= Extract provided =
Coastal waters play an important role in the carbon cycle by absorbing carbon into sediments or transferring it to the open ocean, a new study confirms. The study used data from the eastern coast of North America to show that of the carbon entering coastal waters from rivers and the atmosphere in that region, about 20 percent is absorbed into wetland soils or nearshore sediments. About 80 percent flows on to the open ocean, which takes in much of the remainder. The results were reported in the journal Global Biogeochemical Cycles.
A team of scientists led by Raymond Najjar, professor of oceanography at Penn State University examined data tracking flows of organic and inorganic carbon into and out of coastal waters from the southern tip of Nova Scotia to the southern tip of Florida. Cycling of carbon in the open ocean and on land has been the focus of much research, but coastal waters, which bridge the two areas, have “fallen through the cracks,” Najjar said. The new research helps to establish how coastal waters influence atmospheric carbon dioxide levels and, in turn, climate. “It’s basically telling us that the coasts play a significant role in the global carbon cycle,” said coauthor Wade McGillis, a geochemist at Columbia University’s Lamont-Doherty Earth Observatory.
The research involved 30 scientists from 20 institutions who specialize in various aspects of coastal oceanography. The team gathered data from dozens of published studies to quantify how much carbon enters, exits and is transformed within the region’s coastal waters. The study subdivided the waters into tidal wetlands, estuaries and continental shelves. Tidal wetlands and estuaries, despite being the smallest ecosystems in the study at 2.4 percent and 9 percent of the area, respectively, absorbed the majority of the carbon. Tidal wetlands took in 42 percent and estuaries 38 percent, for a total of 80 percent of carbon burial in coastal waters.
Carbon burial usually starts with photosynthesis, through which carbon dioxide is converted to organic material in the form of plankton, marsh grass, mangroves, or sea grass. Eventually that material dies and settles to the bottom. But continental shelf waters are deeper than tidal wetlands and estuaries, so there is more time for bacteria and other animals to consume this dead matter before it can get buried.
Carbon burial is an important metric when it comes to predicting future atmospheric carbon dioxide levels because, once carbon is in the sediments, it has the potential to remain there and not contribute to the greenhouse effect. However, the fragility of the coastal zone, Najjar said, could be cause for concern. “As sea level continues to rise and disturb the coasts, some of the buried carbon could be respired and released to the atmosphere in the form of carbon dioxide,” he said. McGillis said the study shows that the amount of carbon absorbed by coasts already can vary widely from year to year, depending conditions on the land.
The study is the first synthesis to develop a cohesive view of the carbon cycle in a large coastal region. Other such studies are underway for the Pacific and Gulf of Mexico coasts.
NASA and the U.S. National Science Foundation funded the research.
(This story was adapted from a press release by Penn State University.)

= Activity A =
In the coastal carbon article, what share of carbon burial in coastal waters took place in tidal wetlands?
= Activity B =
Reproduce the passage of the coastal carbon article starting with "Coastal waters play" and going on through "Global Biogeochemical Cycles.".

= Extracted material =
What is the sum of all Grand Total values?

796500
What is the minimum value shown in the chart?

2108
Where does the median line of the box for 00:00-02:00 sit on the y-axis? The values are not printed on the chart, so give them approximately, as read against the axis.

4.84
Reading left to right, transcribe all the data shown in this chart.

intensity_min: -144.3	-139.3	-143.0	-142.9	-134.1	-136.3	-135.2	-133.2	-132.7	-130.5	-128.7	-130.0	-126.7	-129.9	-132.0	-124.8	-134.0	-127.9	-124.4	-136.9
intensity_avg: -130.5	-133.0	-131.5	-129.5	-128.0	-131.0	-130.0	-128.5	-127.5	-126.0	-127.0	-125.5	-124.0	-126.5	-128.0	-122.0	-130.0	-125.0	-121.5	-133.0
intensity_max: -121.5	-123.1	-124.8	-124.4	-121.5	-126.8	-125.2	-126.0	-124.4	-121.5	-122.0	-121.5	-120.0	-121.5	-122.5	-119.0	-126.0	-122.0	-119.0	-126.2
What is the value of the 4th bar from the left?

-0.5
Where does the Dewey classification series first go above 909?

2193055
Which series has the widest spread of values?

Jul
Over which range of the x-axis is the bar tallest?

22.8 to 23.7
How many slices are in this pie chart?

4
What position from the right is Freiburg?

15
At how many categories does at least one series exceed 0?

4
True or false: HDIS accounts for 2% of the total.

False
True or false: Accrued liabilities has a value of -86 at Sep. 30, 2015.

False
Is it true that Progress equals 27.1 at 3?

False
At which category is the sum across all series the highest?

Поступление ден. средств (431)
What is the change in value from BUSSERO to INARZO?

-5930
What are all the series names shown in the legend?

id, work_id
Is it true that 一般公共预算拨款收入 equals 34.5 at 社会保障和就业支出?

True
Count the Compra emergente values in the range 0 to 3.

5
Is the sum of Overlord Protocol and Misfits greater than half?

= Task output A =
42 percent

= Task output B =
Coastal waters play an important role in the carbon cycle by absorbing carbon into sediments or transferring it to the open ocean, a new study confirms. The study used data from the eastern coast of North America to show that of the carbon entering coastal waters from rivers and the atmosphere in that region, about 20 percent is absorbed into wetland soils or nearshore sediments. About 80 percent flows on to the open ocean, which takes in much of the remainder. The results were reported in the journal Global Biogeochemical Cycles.